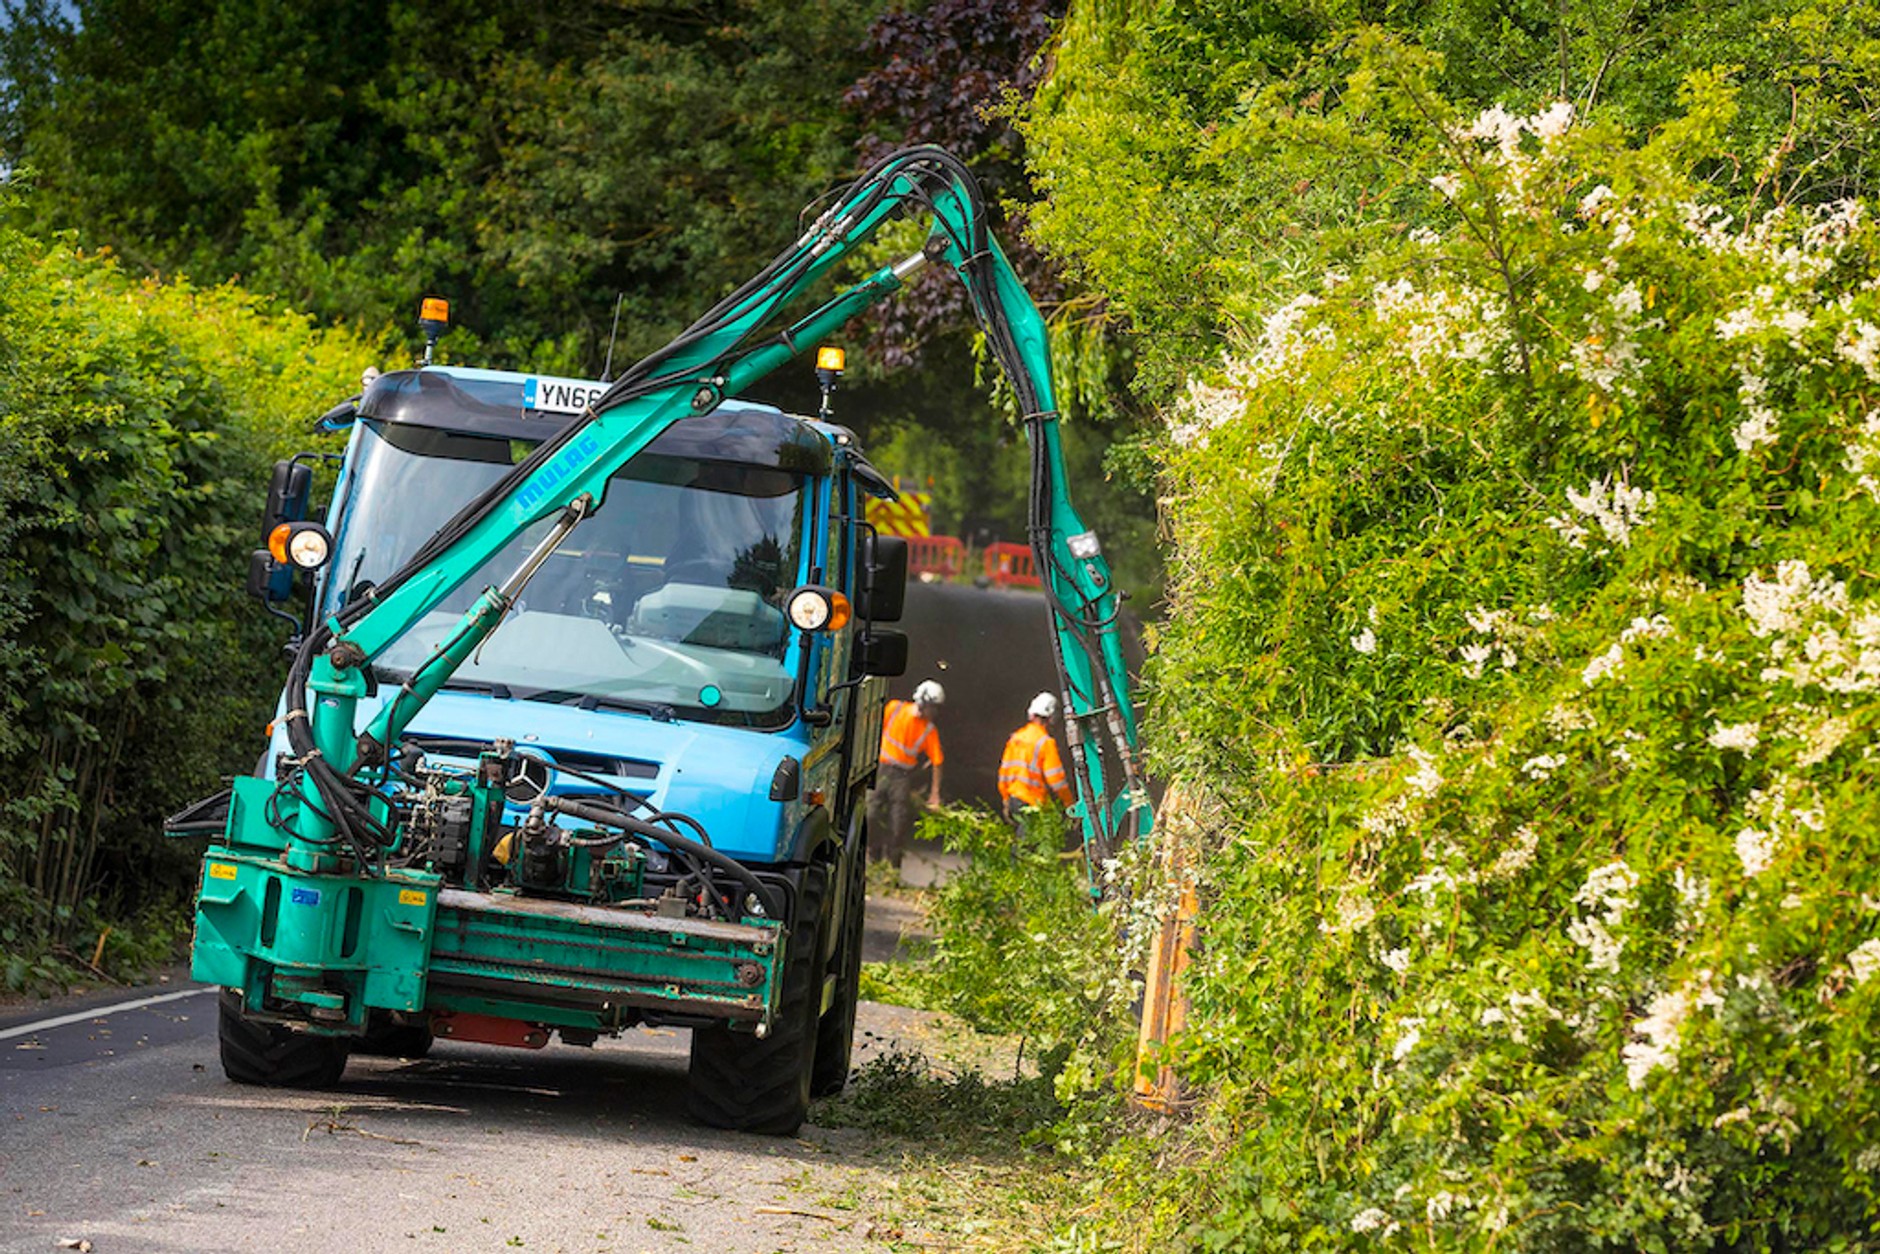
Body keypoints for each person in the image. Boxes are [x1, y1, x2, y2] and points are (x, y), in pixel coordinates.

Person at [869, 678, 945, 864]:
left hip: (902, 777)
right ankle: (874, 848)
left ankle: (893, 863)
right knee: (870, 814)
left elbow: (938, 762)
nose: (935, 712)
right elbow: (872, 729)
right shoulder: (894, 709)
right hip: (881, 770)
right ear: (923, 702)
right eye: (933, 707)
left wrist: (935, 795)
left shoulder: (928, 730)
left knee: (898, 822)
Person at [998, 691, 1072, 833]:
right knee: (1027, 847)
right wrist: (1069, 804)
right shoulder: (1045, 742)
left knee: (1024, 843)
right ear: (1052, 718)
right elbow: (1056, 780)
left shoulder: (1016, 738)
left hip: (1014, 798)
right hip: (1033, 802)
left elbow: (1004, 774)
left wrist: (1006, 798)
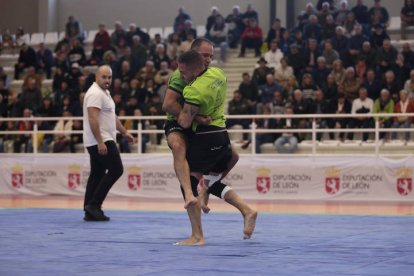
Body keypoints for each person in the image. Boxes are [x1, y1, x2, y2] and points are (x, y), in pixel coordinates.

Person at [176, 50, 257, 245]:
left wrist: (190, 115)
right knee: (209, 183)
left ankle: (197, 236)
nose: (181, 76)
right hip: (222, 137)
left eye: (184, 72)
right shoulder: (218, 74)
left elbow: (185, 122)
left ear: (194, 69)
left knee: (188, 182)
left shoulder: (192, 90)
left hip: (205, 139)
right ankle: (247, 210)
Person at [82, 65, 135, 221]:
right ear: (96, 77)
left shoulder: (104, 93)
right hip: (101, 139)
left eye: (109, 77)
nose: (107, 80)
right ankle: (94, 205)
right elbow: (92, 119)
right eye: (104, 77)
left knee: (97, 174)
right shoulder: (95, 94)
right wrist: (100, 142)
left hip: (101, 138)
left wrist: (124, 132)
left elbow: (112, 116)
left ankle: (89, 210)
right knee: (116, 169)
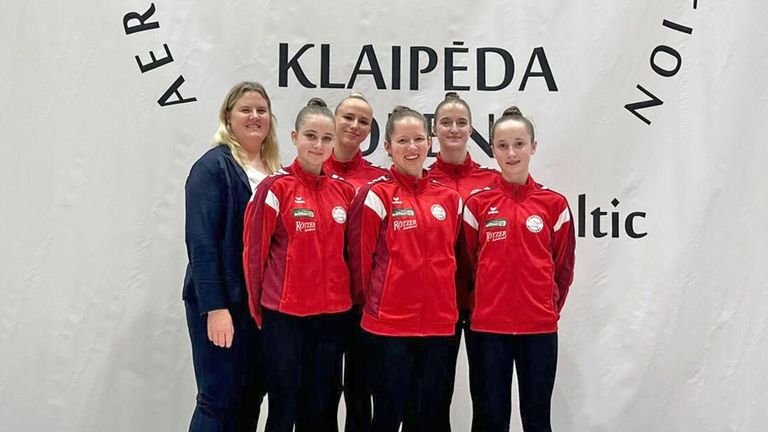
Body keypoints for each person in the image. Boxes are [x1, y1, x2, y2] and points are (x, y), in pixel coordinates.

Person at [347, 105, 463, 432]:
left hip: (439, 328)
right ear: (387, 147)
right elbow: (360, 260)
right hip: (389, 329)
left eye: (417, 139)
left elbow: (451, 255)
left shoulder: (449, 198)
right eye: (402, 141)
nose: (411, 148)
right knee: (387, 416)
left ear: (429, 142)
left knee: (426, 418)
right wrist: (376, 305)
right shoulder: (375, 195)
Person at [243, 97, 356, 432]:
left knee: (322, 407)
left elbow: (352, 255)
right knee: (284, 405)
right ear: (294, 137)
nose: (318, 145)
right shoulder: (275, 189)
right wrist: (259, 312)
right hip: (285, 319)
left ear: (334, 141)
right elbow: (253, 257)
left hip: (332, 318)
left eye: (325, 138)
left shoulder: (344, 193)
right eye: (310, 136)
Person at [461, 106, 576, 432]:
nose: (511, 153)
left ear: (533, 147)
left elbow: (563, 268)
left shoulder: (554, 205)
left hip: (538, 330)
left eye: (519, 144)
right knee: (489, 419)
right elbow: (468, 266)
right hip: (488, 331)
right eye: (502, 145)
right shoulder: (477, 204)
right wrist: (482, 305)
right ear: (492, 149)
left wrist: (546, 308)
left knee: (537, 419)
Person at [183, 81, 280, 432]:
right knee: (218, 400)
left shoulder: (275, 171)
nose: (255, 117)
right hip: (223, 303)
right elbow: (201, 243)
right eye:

---

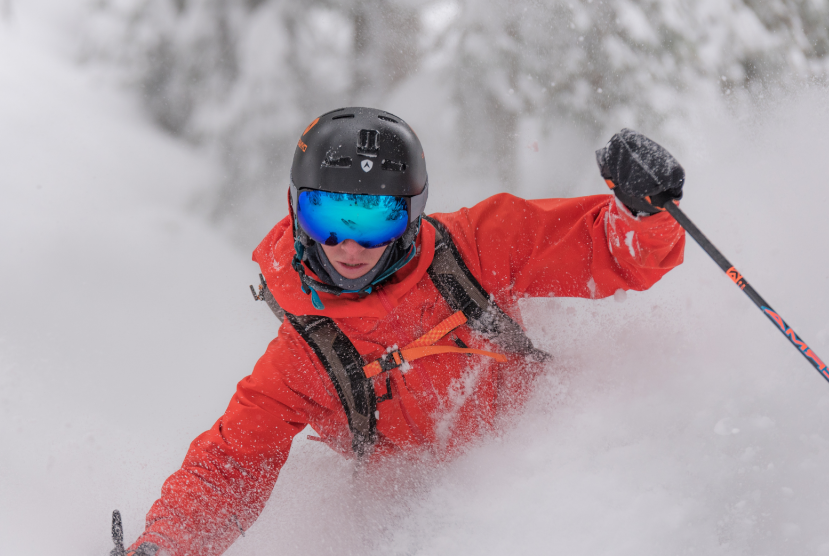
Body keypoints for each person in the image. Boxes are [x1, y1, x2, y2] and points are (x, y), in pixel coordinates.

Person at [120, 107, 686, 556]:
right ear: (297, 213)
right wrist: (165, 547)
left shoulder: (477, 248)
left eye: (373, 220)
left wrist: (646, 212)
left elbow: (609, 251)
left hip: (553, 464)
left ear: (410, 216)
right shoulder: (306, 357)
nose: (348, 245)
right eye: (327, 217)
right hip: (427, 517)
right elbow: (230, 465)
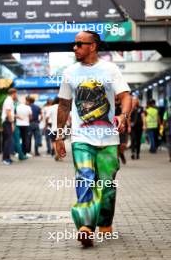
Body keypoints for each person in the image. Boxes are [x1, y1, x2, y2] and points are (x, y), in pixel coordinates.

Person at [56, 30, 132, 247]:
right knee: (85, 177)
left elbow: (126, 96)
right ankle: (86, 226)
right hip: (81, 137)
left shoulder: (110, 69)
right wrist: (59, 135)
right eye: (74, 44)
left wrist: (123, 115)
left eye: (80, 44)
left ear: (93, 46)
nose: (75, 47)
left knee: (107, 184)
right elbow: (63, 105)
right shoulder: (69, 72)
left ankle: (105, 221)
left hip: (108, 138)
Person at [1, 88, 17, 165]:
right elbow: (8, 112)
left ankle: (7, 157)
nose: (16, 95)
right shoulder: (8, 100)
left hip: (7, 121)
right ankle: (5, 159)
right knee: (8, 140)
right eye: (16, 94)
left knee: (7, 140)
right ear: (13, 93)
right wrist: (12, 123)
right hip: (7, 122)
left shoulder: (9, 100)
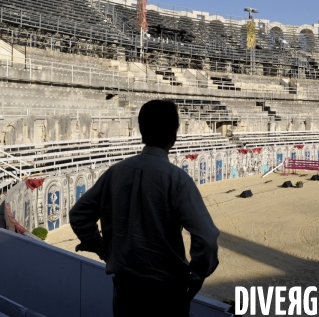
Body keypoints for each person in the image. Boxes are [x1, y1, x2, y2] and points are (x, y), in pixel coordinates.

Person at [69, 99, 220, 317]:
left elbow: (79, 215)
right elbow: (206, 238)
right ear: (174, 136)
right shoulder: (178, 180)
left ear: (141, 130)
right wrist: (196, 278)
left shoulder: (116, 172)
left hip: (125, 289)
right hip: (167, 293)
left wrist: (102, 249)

◆ Work request
Using the entries above, transcribe exactly from the line that has "right hip: (427, 517)" through the line that has "left wrist: (102, 249)". Pictures are dropped.

◆ Result of the task
right hip: (427, 517)
right elbow: (230, 465)
Body keypoints for each person in the image. Boxes are [x1, y1, x2, y2] and points are (x, y), in pixel coordinates.

Person at [56, 30, 132, 247]:
right knee: (85, 177)
left elbow: (126, 96)
right ankle: (86, 226)
right hip: (81, 137)
left shoulder: (110, 69)
right wrist: (59, 135)
right eye: (74, 44)
left wrist: (123, 115)
left eye: (80, 44)
left ear: (93, 46)
nose: (75, 47)
left knee: (107, 184)
right elbow: (63, 105)
right shoulder: (69, 72)
left ankle: (105, 221)
left hip: (108, 138)
Person at [1, 88, 17, 165]:
right elbow: (8, 112)
left ankle: (7, 157)
nose: (16, 95)
right shoulder: (8, 100)
left hip: (7, 121)
right ankle: (5, 159)
right knee: (8, 140)
right eye: (16, 94)
left knee: (7, 140)
right ear: (13, 93)
right wrist: (12, 123)
right hip: (7, 122)
left shoulder: (9, 100)
Body keypoints for each person in the image. Boxes are [x1, y1, x2, y2] and points are (x, y), in pixel coordinates.

Person at [69, 99, 220, 317]:
left elbow: (79, 215)
right elbow: (206, 238)
right ear: (174, 136)
right shoulder: (178, 180)
left ear: (141, 130)
right wrist: (196, 278)
left shoulder: (116, 172)
left hip: (125, 289)
right hip: (167, 293)
left wrist: (102, 249)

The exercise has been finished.